The week after the Kenosha protesters were fatally shot, Trump would not comment publicly on Rittenhouse or the victims, even as he complained of the violence happening at anti-racism protests across the country, including ongoing ones in Minneapolis, New York City and Portland, Oregon.
On Monday, Trump spent most of the White House news conference blaming Democrats, Democratic state leaders and his presidential opponent, Joe Biden, for the civil unrest.
He accused Biden of using “Mafia talking points” to incite the unrest and falsely claimed that Biden had not spoken out against the rioting and looting that has taken place during some of the protests.
At a campaign event in Pittsburgh earlier Monday, Biden had condemned those acts and clashes between anti-racism activists and Trump supporters.
“Rioting is not protesting. Looting is not protesting. Setting fires is not protesting. None of this is protesting. It’s lawlessness, plain and simple,” Biden said. “Violence will not bring change. It will only bring destruction. It’s wrong in every way.”

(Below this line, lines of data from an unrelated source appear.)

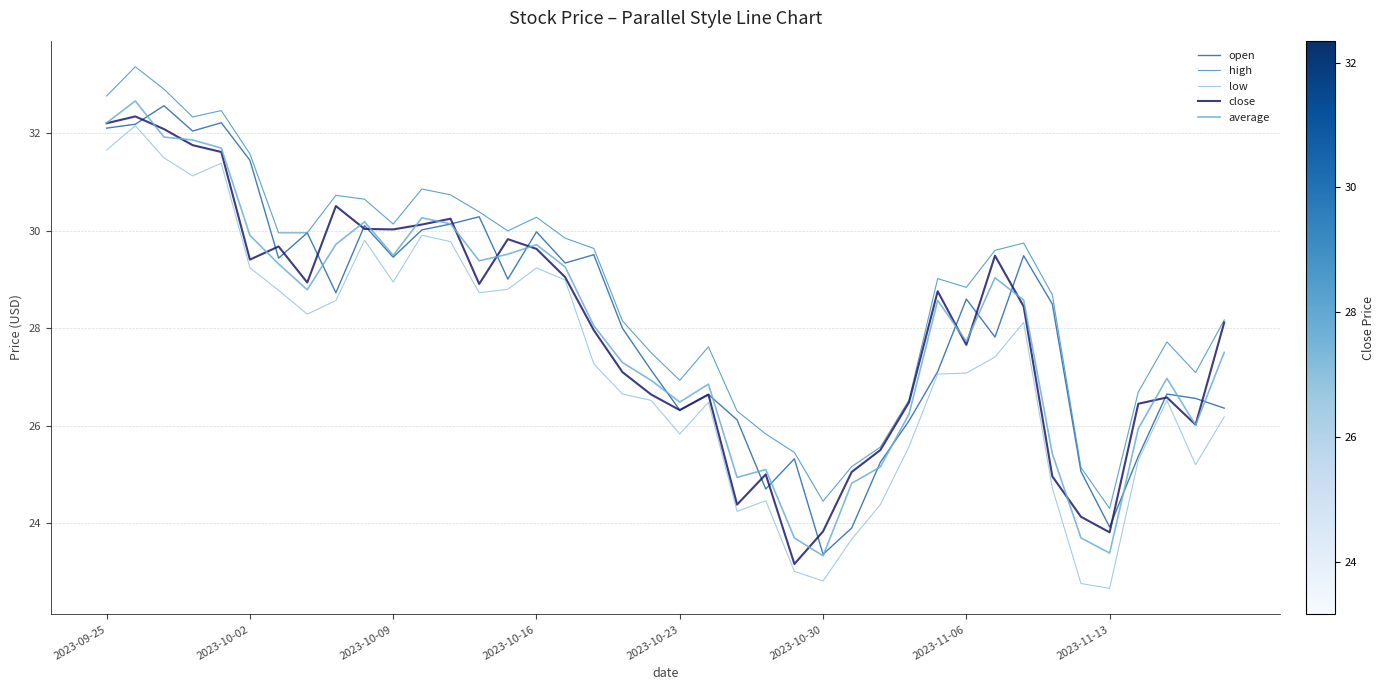

Which series has the largest total across all categories?

high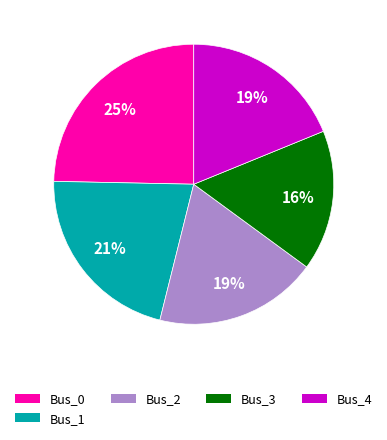

Is the sum of Bus_4 and Bus_3 greater than half?

No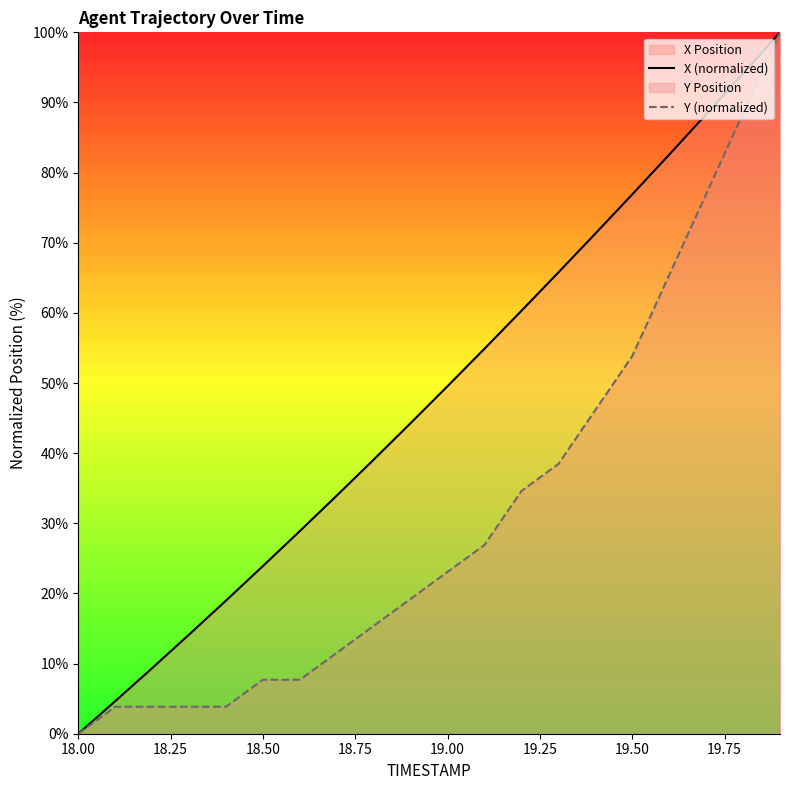

What is the difference between the second highest and second lowest values in the X (normalized) series?

89.5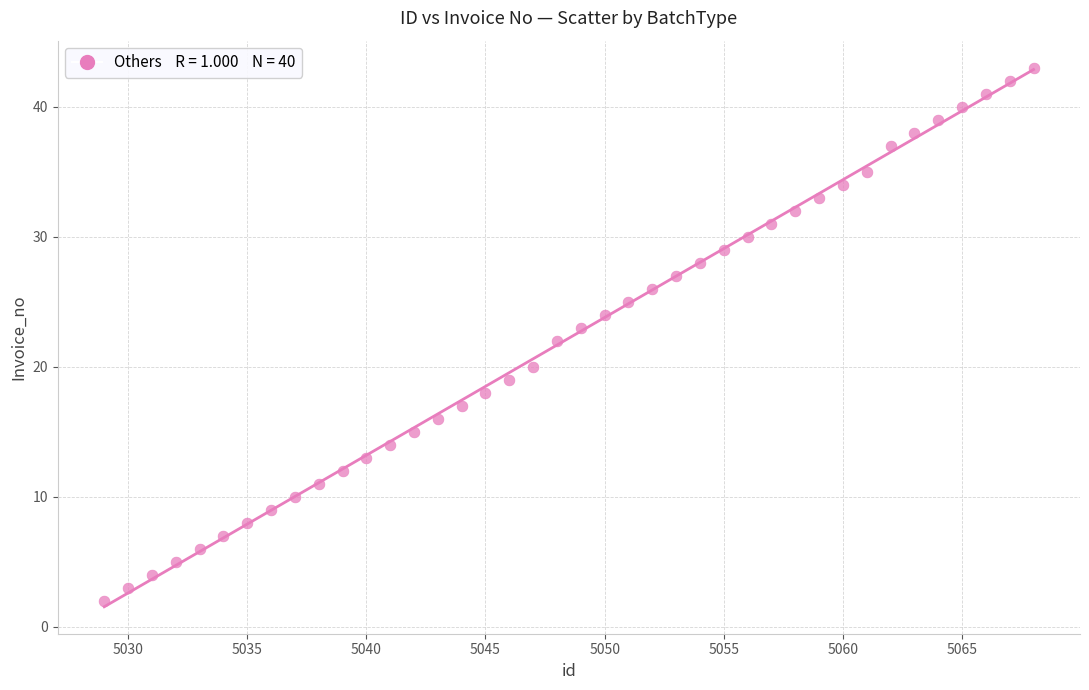

What is the range of Y values (max minus min)?

41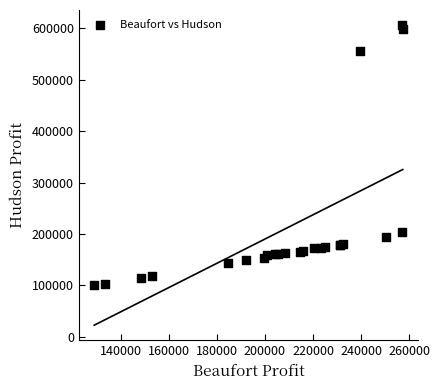

What Y value in the scatter plot is closest to 353574?

203125.0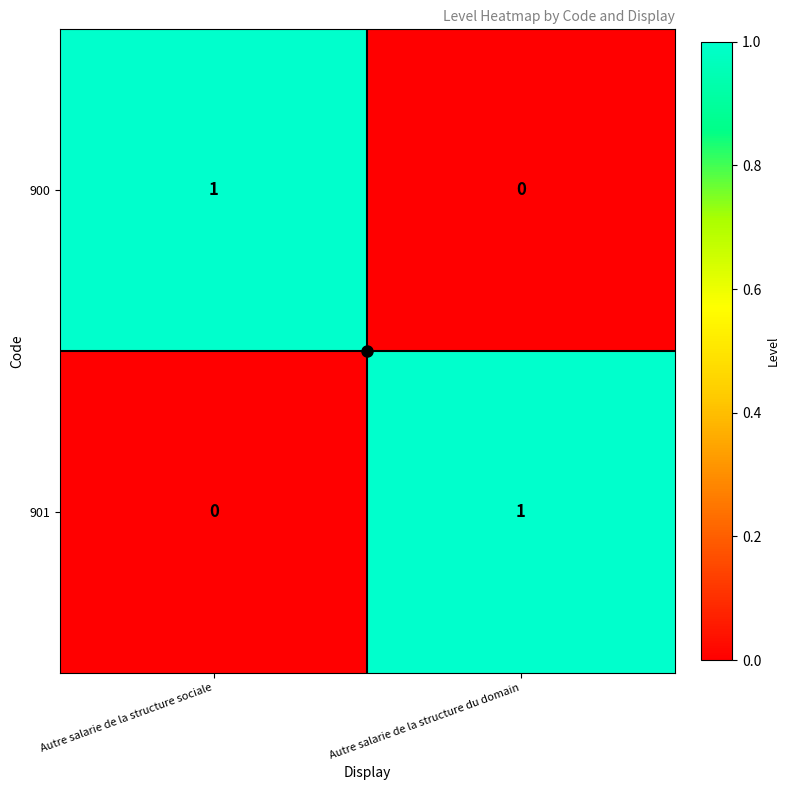

Which category has the lowest value in the 900 series?

Autre salarie de la structure du domain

Trump also defended a large caravan of Trump supporters and Patriot Prayer members, a far-right group, that drove through Portland on Saturday. Videos show that some people in the caravan brought paintball guns and pepper spray, which they used on counter-protestors.
On the night of the pro-Trump event in Portland, Aaron J. Danielson, who has been identified as a “friend” of the Patriot Prayer group, was fatally shot.
When asked by reporters why he was not condemning his own supporters who brought paintball guns to the Portland demonstration, Trump insisted that they brought them to defend themselves.
“Paint is a defensive mechanism,” Trump said. “Paint is not bullets.”
Biden released his own statement on Monday night, urging Trump to join him in plainly denouncing all types of violence at protests. Biden accused Trump of being “too scared” to call for the violence to end.
“Tonight, the president declined to rebuke violence. He wouldn’t even repudiate one of his supporters who is charged with murder because of his attacks on others,” Biden said. “He is too weak, too scared of the hatred he has stirred to put an end to it.”
“So once again, I urge the president to join me in saying that while peaceful protest is a right — a necessity — violence is wrong, period,” Biden added. “No matter who does it, no matter what political affiliation they have. Period.”